Selected excerpt:

———

Changes to functionality

  • num_vars is now implemented in C, yielding a massive performance increase over checking columns using vapply(x, is.numeric, logical(1)). It selects columns where (is.double(x) || is.integer(x)) && !is.object(x). This provides the same results for most common classes found in data frames (e.g. factors and date columns are not numeric), however it is possible for users to define methods for is.numeric for other objects, which will not be respected by num_vars anymore. A prominent example are base R's 'ts' objects i.e. is.numeric(AirPassengers) returns TRUE, but is.object(AirPassengers) is also TRUE so the above yields FALSE, implying - if you happened to work with data frames of 'ts' columns - that num_vars will now not select those anymore. Please make me aware if there are other important classes that are found in data frames and where is.numeric returns TRUE. num_vars is also used internally in collap so this might affect your aggregations.

  • In flag, fdiff and fgrowth, if a plain numeric vector is passed to the t argument such that is.double(t) && !is.object(t), it is coerced to integer using as.integer(t) and directly used as time variable, rather than applying ordered grouping first. This is to avoid the inefficiency of grouping, and owes to the fact that in most data imported into R with various packages, the time (year) variables are coded as double although they should be integer (I also don't know of any cases where time needs to be indexed by a non-date variable with decimal places). Note that the algorithm internally handles irregularity in the time variable so this is not a problem. Should this break any code, kindly raise an issue on GitHub.

———

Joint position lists
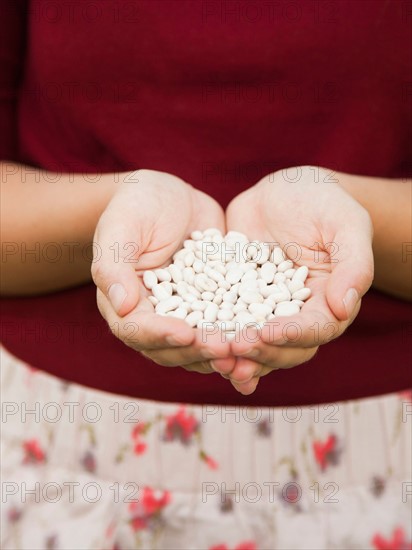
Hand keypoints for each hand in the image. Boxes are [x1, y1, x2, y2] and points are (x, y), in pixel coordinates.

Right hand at [92, 169, 233, 373]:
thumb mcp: (121, 229)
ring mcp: (184, 315)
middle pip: (171, 348)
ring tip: (245, 349)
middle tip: (225, 349)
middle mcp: (154, 318)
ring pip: (200, 346)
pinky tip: (263, 336)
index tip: (186, 335)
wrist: (170, 196)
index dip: (162, 336)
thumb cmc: (136, 206)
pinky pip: (225, 326)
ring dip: (221, 353)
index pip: (139, 330)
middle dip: (198, 351)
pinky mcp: (211, 307)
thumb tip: (121, 307)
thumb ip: (114, 268)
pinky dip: (240, 335)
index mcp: (124, 305)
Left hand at [224, 166, 373, 393]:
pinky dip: (212, 333)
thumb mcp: (346, 225)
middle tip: (234, 348)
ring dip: (234, 354)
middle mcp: (296, 314)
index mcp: (327, 303)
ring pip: (252, 342)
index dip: (292, 335)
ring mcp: (264, 309)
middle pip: (283, 347)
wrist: (287, 190)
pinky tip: (193, 341)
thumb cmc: (325, 203)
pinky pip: (224, 320)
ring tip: (214, 357)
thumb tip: (344, 309)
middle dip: (260, 351)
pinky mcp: (236, 297)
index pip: (315, 329)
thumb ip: (353, 266)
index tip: (267, 332)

———

Problem to work on: According to the changelog above, in what language is num_vars now implemented?

Response area: C